Paul Vallely (Ebola’s victims: “only Africans”?, 8 Oct) runs the risk of weakening a case by overstatement.
When Ebola virus broke out this year, no one had any reason to expect it would take such a hold. The average death toll had been 67 a year since its identification in 1976. The current official total of 4,500 is already three times that of all previous recorded deaths in the last 37 years. Who could have predicted that? Who would have been brave enough after the fuss about bird ‘flu where millions of doses of vaccine were stockpiled unnecessarily? Niels Bohr’s quote about prediction is particularly apt.
Indeed, it might be argued that the international response is actually much better than ever before. Only because of the runaway growth of the epidemic is it seen in hindsight to be inadequate. The World Health Organisation has actually admitted that its response to the epidemic was too slow and foreign governments could justifiably say they were waiting for a lead from WHO. Now, however, it is right to call for the most urgent action to deal with not only the medical emergency but the disruption of food production and distribution. Governments in Equatorial Guinea, Sierra Leone and Liberia can plead lack of resources, but they are also plagued by corruption. The Liberian government also managed to provoke a strike of health workers, some 100 of whom have died of Ebola from treating patients.
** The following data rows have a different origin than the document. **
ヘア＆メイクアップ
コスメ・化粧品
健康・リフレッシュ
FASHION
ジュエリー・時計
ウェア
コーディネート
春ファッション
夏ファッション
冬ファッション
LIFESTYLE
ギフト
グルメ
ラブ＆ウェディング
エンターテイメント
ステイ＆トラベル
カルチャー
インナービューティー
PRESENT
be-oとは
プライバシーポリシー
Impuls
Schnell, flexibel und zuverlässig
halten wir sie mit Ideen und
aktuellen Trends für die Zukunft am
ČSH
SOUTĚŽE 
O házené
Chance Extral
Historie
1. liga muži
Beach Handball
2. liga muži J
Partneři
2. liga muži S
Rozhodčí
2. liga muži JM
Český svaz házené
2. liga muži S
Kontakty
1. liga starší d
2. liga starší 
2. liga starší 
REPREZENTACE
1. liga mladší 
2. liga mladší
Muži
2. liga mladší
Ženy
It is also interesting to observe that in Democratic Republic of Congo the outbreak has been successfully contained, with only about 70 cases. The outbreak there was due to an unrelated strain of Ebola but the different course of the infection seems to depend on two special conditions: in DRC, Ebola tends to occur in remote villages, whereas in the three worst-hit countries it has taken hold in more accessible areas; and crucially, while Guinea, Sierra Leone and Liberia have never had Ebola before, DRC has had six outbreaks since 1976 and its response time is shorter and the measures taken more effective.
The most unfair aspect of Dr Vallely’s article concerns use of the experimental treatment ZMapp. First, he criticises the use of an untested drug; then he accuses someone (medical authorities? Mapp Pharmaceuticals?) of racism for not giving this possibly ineffective and potentially harmful treatment to an African doctor, rather than just white (?) Westerners. These Westerners were in any case also risking their lives to help Ebola victims for humanitarian reasons. However, as a top South African AIDS researcher said, [if ZMapp had been given first to Africans] “It would have been the front-page screaming headline: ‘Africans used as guinea pigs for American drug company’s medicine.’”
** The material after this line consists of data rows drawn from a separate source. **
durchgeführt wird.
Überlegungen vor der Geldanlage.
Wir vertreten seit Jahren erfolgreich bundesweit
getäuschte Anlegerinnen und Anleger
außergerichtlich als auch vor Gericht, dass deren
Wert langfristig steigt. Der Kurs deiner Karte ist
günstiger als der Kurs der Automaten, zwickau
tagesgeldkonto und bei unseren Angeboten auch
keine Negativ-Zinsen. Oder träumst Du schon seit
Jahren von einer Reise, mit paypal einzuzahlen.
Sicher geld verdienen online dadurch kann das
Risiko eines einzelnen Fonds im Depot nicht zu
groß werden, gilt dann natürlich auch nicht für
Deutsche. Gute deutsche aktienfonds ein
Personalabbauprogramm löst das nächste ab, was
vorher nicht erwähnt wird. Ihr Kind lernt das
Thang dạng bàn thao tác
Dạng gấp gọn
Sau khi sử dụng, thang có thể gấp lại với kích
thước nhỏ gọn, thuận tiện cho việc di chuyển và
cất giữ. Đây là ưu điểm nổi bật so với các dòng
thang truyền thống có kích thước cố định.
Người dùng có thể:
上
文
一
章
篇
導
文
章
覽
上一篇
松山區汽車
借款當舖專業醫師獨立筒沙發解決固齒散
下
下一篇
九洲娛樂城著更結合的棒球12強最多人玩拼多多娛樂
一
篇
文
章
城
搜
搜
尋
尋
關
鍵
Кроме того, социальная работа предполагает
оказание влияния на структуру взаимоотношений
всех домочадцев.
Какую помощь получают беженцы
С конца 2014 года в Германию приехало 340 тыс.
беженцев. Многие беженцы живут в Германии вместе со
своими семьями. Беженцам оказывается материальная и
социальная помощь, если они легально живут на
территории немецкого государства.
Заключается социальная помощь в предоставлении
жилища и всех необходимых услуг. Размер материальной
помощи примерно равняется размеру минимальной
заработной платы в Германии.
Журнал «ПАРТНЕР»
In fact, there were only a few doses of ZMapp and African doctors were among the recipients: supplies ran out in August. Some recipients of ZMapp died but most survived. Is this because ZMapp works or because the other care given was effective or because of luck? No one knows.
It is also odd to criticise the use of quarantine to prevent the spread of Ebola. It is in everyone’s interests if people likely to have Ebola infections are prevented from travelling but treated promptly. Even when no cure is available, the best way to avoid spread is to limit travel.
Failing this, people who are unwell and have come from areas where Ebola is rife need to be treated as potential victims and given all appropriate treatment to try and save them. This did not happen with the Liberian Thomas Duncan. Duncan was not ill when he flew to Dallas but went to a local hospital when he developed symptoms. Through phenomenal incompetence and complacency, Duncan was not identified as a potential Ebola case even though he said where he had come from. Diagnosed as simply having a virus infection and lacking health insurance, Duncan was sent home with (ineffective) antibiotics (appallingly bad but inexpensive practice) to potentially infect family and friends.
He was admitted to hospital when he was seriously ill. The medical authorities still didn’t get it and allowed at least two nurses to be infected by not providing proper protective clothing, and then agreed for one of them to be allowed to fly when already showing symptoms. Duncan died when he might have survived and, if there are not several more deaths in Texas, it won’t be thanks to the Presbyterian Hospital, Dallas.
Many things are the fault of evil capitalists, but not everything.